Death walketh in the forest.
The tall pines
Do woo the lightning-flash, and through their veins
The fire-cup, darting, leaves their blackened trunks
A tablet, for ambition's sons to read
Their destiny. The oak, that centuries spared,
Grows grey at last, and like some time-worn man
Stretching out palsied arms, doth feebly cope
With the destroyer, while its gnarled roots
Betray their trust. The towering elm turns pale,

And faintly strews the sere and yellow leaf,
While from its dead arms falls the wedded vine.
The sycamore uplifts a beacon brow,
Denuded of its honors, and the blast,
Swaying the withered willow, rudely asks
For its lost grace, and for its tissued leaf,
With silver lined.
                              I knew that blight might check
The sapling, ere kind Nature's hand could weave
Its first spring-coronal, and that the worm,
Coiling itself amid our garden-plants,
Did make their unborn buds its sepulchre.
And well I knew how wild and wrecking winds
Might take the forest-monarchs by the crown,
And lay them with the lowliest vassal-herb;
And that the axe, with its sharp ministry,
Might, in one hour, such revolution work,
As all Earth's boasted power could never hope
To re-instate.

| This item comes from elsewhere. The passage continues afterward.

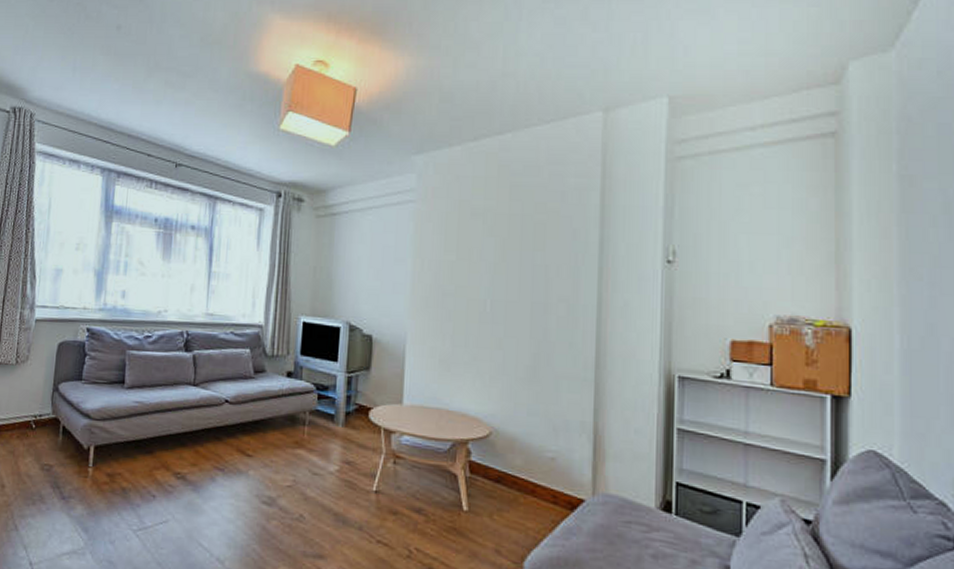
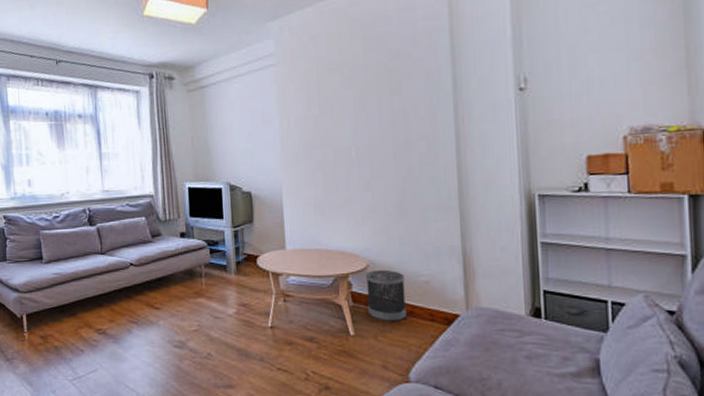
wastebasket: none [486,438,529,501] -> present [366,269,406,322]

And I had seen the flame
Go crackling up, amid yon verdant boughs,
And with a tyrant's insolence dissolve
Their interlacing, till I felt that man,
For sordid gain would make the forest's pomp
Its heaven-raised arch and living tracery,
One funeral-pyre.
                              But, yet I did not deem
That pale Disease amid those shades would steal
As to a sickly maiden's cheek, and waste
The power and plenitude of those high ranks,
Which in their peerage and nobility,
Unrivalled and unchronicled, had reigned.
    And so I said if in this world of knells

And open tombs, there lingereth one whose dream
Is of aught permanent below the skies,
Even let him come and muse among the trees,
For they shall be his teachers; they shall bow
To Wisdom's lessons his forgetful ear,
And, by the whisper of their faded leaves,
Soften to his sad heart the thought of death.